Тем временем в Москве с нетерпением ожидали возвращения из Германии послов Юрия Траханиота и Михаила Кляпика Еропкина. 15 января 1493 г. они прибыли к Максимилиану в город Колберг и приступили к очередному туру переговоров (их описание хранится ныне в Венском государственном архиве). Послы сообщили римскому королю о желании великого князя оказать ему помощь в борьбе за его «отцовскую землю Венгрию». Максимилиан ответил, что теперь он ведет войну с королем Франции, а потому не намерен нарушать условия Пожонского мира и хочет, как потом было зафиксировано в посольских книгах, оставить «Венгрию в противозаконном обладании». Разговор, по-видимому, получился весьма напряженным. Максимилиан оказался недоволен тоном послов. Заявив, что не намерен больше проливать христианскую кровь, он предложил русскому посольству передать своему государю его предложение о присоединении к антитурецкой коалиции, что, по его расчетам, должен был сделать и великий князь Литовский Александр[644]
. Это обстоятельство делало предложение неприемлемым. Русские послы оставили его без внимания и, еще раз напомнив римскому королю о поддержке, которую тот получит в случае возобновления войны с Ягеллонами, покинули его резиденцию.Годом позже Максимилиан, всерьез думавший о привлечении Московского государства к борьбе с турками, намеревался направить к великокняжескому двору еще одно посольство[645]
, но, по-видимому, отказался от этого намерения.Подписание мирного договора с Москвой осложнило внешнеполитическое положение Ливонии. Великий князь Литовский был уверен, что за ним последует совместное выступление русских и ливонцев против Литвы, и для выяснения ситуации направил к магистру Фрайтагу посла Миколая Петковича. В случае, если магистр уверит литовского посла в своих мирных намерениях, Петкович должен был потребовать от него подтверждения «вечного мира» с Литвой[646]

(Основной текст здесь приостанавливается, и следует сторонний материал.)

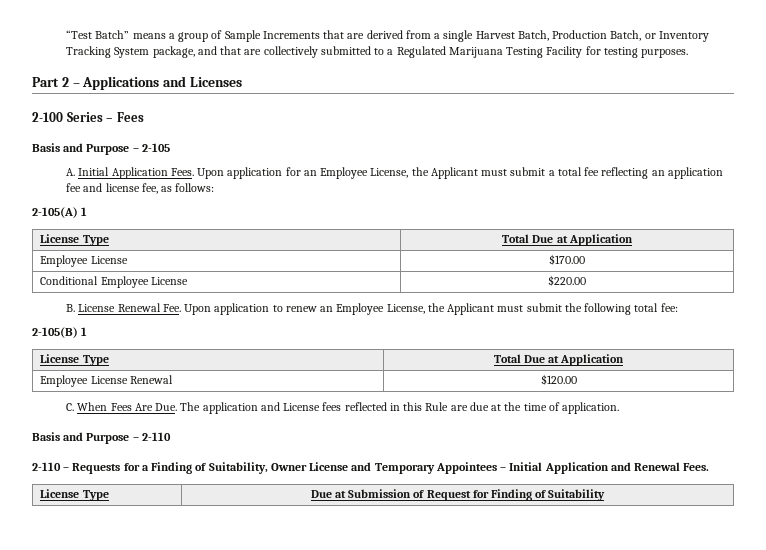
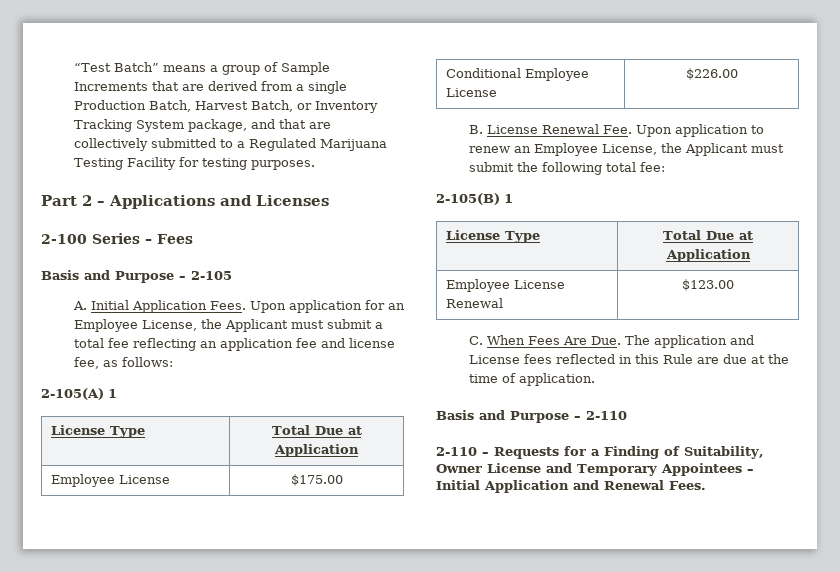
[475,30,608,41] Harvest Batch, Production -> [73,100,248,112] Production Batch, Harvest
[549,254,585,265] $170.00 -> [290,474,343,486] $175.00
[548,275,586,286] $220.00 -> [685,68,738,80] $226.00
[540,374,577,385] $120.00 -> [682,279,734,291] $123.00
[40,489,109,501] [310,489,606,501] // License Type | Due at Submission of Request for Finding of Suitability -> (706, 485) none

. Одновременно второй посланец Александра Добергаст Нарбут держал путь ко двору верховного магистра, чтобы довести недовольство литовского государя политикой его «старшего гебитигера» в Ливонии. Нарбут заявил, что орден вступил в переговоры с Москвой и вопреки соглашению о мире с Литвой заключил союз с Москвой. Верховный магистр попытался его успокоить словами о вынужденном характере русско-ливонского соглашения[647]. Неизвестно, принял ли Александр это объяснение, но не преминул попросить у верховного магистра прислать ему солдат на случай войны с Московским государством[648]. Можно спорить об обоснованности опасений литовского великого князя: Литва, по свидетельству русских летописей, располагала во владениях московского государя разветвленной шпионской сетью[649].Обеспокоенность Александра нашла отклик у его старшего брата польского короля Яна Ольбрахта. Тот начал давить на главу Немецкого ордена после принесения им присяги в июне 1493 г. чтобы тот совместно с ливонским магистром выступил на стороне Литвы. Установление протектората великого князя Московского над орденами в Пруссии и Ливонии, некогда подсказанное Максимилианом, могло стать способом противодействия Ягеллонам. В Ливонию и Пруссию отправились послы Ивана III Василий Асанчук Заболоцкий и Василий Третьяк Довлатов для встречи с обоими магистрами[650]
. Содержание их бесед с Иоганном Фрайтагом неизвестно; мы знаем, что московские послы передали просьбу великого князя «скрытно» посадить их на корабль, да еще то, что беседовали они с ливонским магистром сидя, как приказывал им их государь[651].